→ **The task**:
Reproduce the listing word for word, starting with the line containing "Is the value" and continuing through the line containing "(Izkopi) is 587.0?".

→ **Materials provided**:
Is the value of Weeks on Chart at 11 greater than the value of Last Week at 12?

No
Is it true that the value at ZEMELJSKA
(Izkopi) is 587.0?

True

--

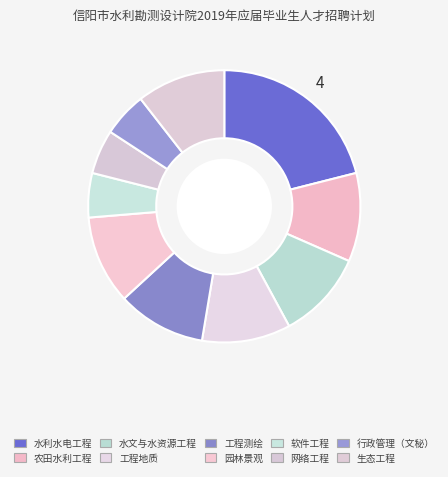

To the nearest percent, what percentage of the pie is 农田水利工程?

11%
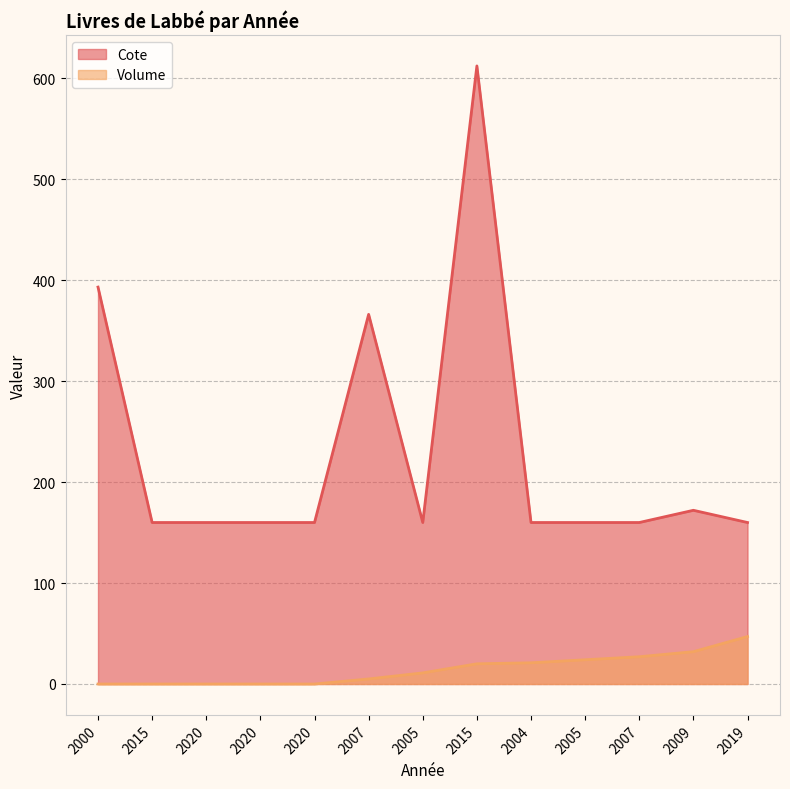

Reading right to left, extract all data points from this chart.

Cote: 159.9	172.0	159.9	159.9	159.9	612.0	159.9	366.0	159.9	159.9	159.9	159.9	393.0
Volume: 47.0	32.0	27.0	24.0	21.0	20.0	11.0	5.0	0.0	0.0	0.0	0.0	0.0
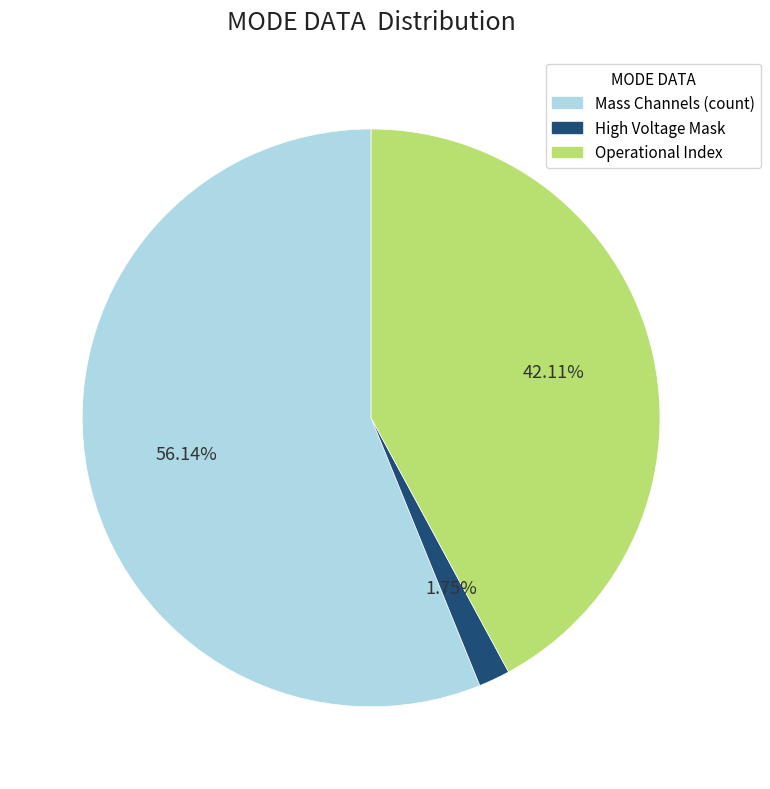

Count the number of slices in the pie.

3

==

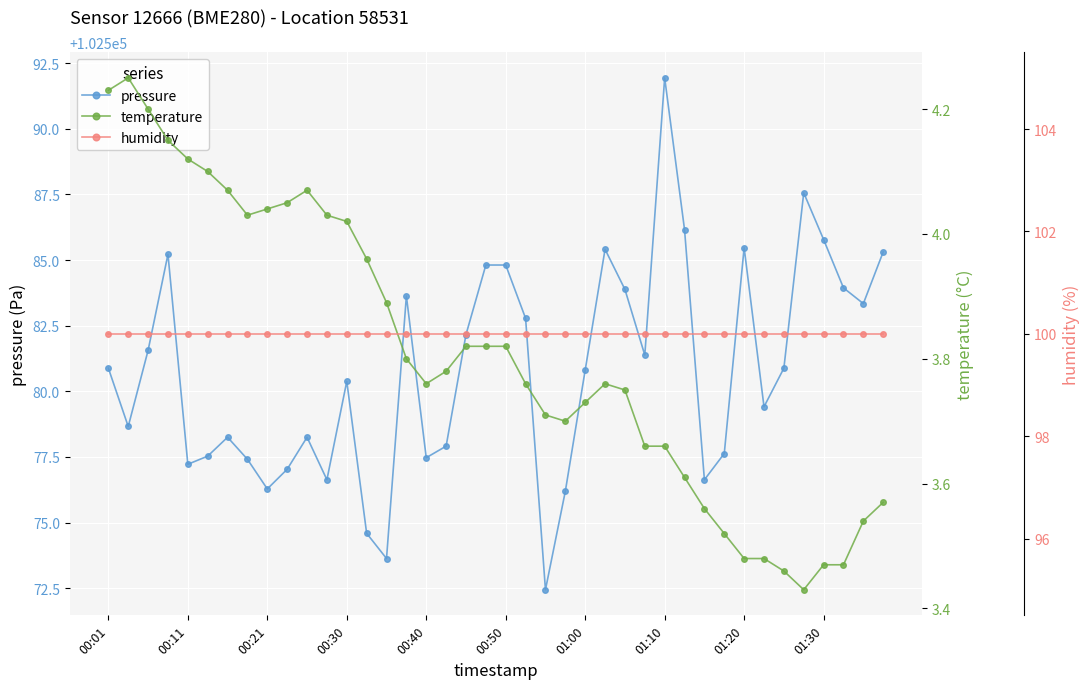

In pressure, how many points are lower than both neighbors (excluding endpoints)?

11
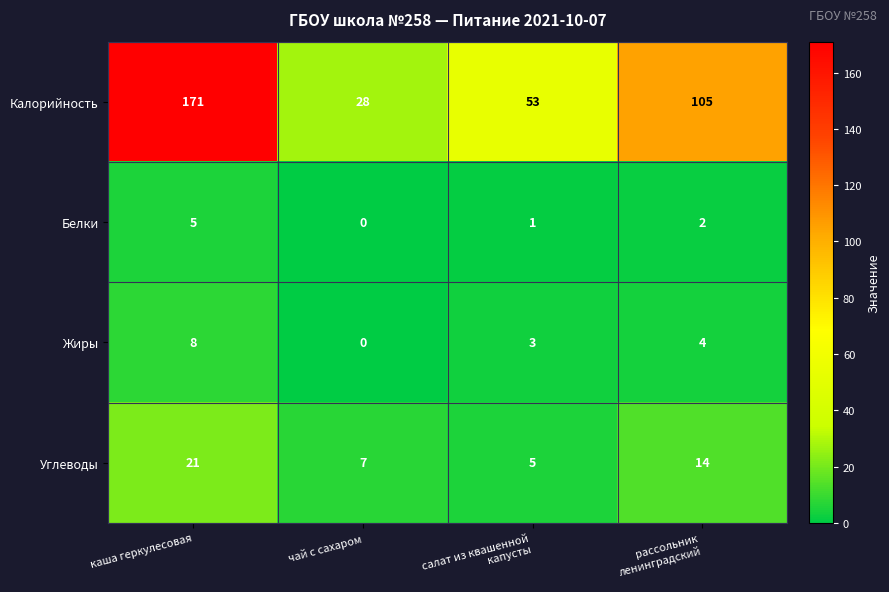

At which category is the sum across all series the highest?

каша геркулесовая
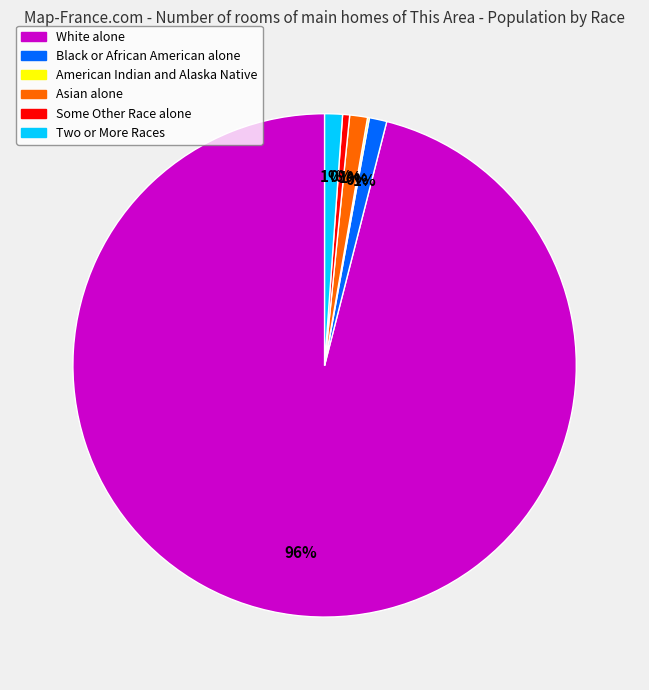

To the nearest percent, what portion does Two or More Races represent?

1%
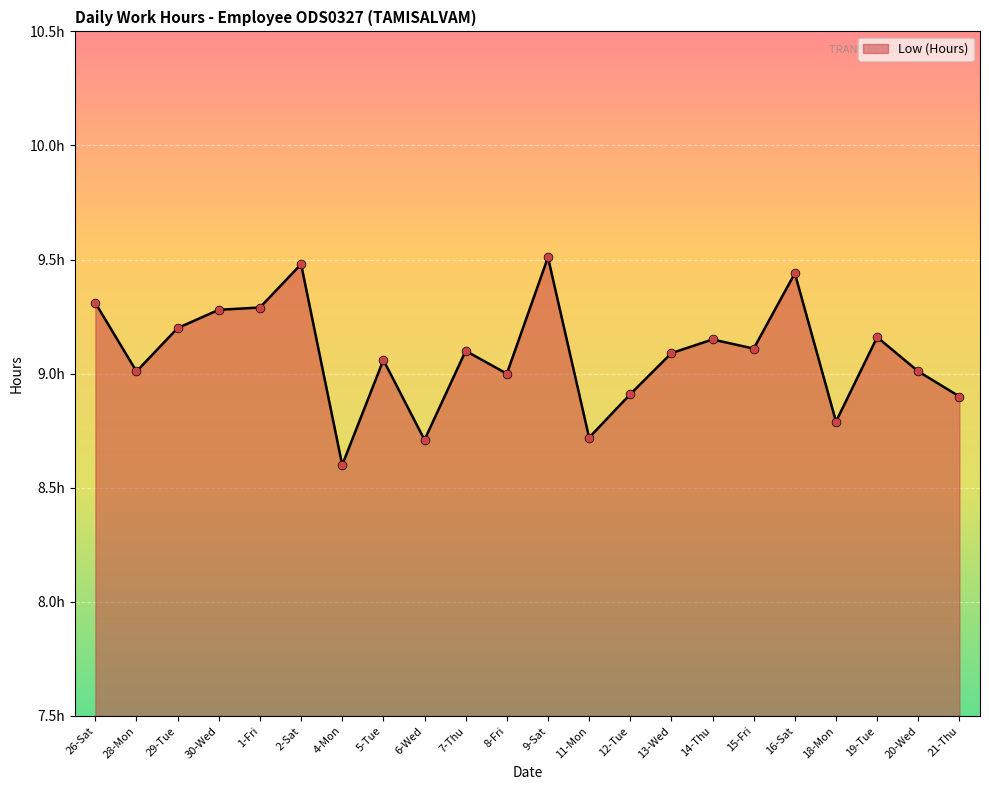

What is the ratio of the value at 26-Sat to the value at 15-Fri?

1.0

→ **Solution to the exercise**:
Is the value of Weeks on Chart at 11 greater than the value of Last Week at 12?

No
Is it true that the value at ZEMELJSKA
(Izkopi) is 587.0?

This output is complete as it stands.